Why Teaching Coping Skills Doesn’t Work for Kids
Adults often process by talking and applying logical strategies. This works because our brains are fully developed. Children, however, develop from the bottom up.
The lower parts of their brain—responsible for emotions, body sensations, and stress responses—develop before the logical, thinking brain. This changes everything about how they process stress.
Why Kids Can’t Use Coping Skills When They’re Upset
Most coping skills (deep breaths, stress balls) are taught when a child is calm and stored in the thinking part of the brain. When a child becomes overwhelmed, their nervous system shifts into a stress response, and their thinking brain can go offline.
- Logic doesn’t work
- Reasoning doesn’t stick
- Coping skills feel inaccessible
The Window of Tolerance: Where Learning Actually Happens
Children learn best when their nervous system is within their Window of Tolerance—a state where they feel safe, regulated, and connected.

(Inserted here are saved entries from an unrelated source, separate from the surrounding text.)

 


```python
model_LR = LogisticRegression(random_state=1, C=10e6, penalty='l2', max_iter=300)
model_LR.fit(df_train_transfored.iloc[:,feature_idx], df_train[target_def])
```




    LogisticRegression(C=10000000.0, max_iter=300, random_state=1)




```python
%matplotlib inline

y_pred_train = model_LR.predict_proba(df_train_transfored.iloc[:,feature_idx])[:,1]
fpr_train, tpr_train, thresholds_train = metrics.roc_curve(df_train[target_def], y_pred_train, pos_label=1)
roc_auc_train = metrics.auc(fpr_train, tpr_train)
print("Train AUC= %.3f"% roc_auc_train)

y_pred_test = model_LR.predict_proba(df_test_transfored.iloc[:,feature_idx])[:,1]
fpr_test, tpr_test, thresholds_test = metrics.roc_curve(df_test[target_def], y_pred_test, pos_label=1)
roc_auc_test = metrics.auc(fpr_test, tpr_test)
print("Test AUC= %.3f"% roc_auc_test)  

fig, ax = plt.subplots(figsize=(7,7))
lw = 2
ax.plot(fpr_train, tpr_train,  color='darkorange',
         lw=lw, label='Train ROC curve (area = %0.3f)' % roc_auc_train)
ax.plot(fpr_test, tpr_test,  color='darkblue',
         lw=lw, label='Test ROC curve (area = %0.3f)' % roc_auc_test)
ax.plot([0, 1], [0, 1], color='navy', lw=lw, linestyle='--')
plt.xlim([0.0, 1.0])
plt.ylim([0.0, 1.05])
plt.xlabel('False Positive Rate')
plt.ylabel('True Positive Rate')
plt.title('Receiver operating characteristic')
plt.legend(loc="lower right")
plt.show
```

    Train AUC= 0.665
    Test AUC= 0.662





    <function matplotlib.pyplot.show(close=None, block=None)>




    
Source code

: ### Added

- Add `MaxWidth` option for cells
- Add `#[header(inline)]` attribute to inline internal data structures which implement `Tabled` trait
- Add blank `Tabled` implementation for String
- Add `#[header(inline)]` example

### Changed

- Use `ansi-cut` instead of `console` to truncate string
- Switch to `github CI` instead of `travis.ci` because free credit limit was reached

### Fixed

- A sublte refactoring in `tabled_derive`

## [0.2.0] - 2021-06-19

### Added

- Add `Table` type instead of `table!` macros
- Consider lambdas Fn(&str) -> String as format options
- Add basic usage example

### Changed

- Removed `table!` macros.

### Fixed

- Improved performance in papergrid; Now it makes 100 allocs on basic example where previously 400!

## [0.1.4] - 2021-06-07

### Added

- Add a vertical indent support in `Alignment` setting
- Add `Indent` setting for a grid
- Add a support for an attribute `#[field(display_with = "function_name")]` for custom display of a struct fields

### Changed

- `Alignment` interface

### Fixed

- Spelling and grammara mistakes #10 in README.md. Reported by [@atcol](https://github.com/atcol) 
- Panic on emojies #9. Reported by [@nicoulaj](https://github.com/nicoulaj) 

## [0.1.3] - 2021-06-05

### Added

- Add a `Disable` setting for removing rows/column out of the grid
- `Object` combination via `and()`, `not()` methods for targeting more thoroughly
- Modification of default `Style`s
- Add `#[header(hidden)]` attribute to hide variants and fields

- Outside the window, children may become overwhelmed (tantrums, aggression).
- Or they may shut down (withdraw, freeze, disconnect).
Why Overarching Coping Skills Fall Short
Many traditional approaches rely on a top-down model: teach, practice, and expect use. But this skips a critical step: nervous system regulation.
Without regulation, coping skills become inconsistent and ineffective during real stress. This is why parents often say, "They know what to do—they just don't do it."
What Actually Works: A Bottom-Up Approach
For coping skills to truly work, they must be built from the bottom up by supporting the child’s nervous system, creating safety, and teaching through play.
How Child-Centered Play Therapy Helps
Child-Centered Play Therapy matches how children’s brains develop. Instead of starting with skills, it focuses on relationship, emotional safety, and regulation.
Through play, children express their inner world and process emotions naturally. Over time, they don't just learn skills—they become more regulated, making those skills accessible in real life.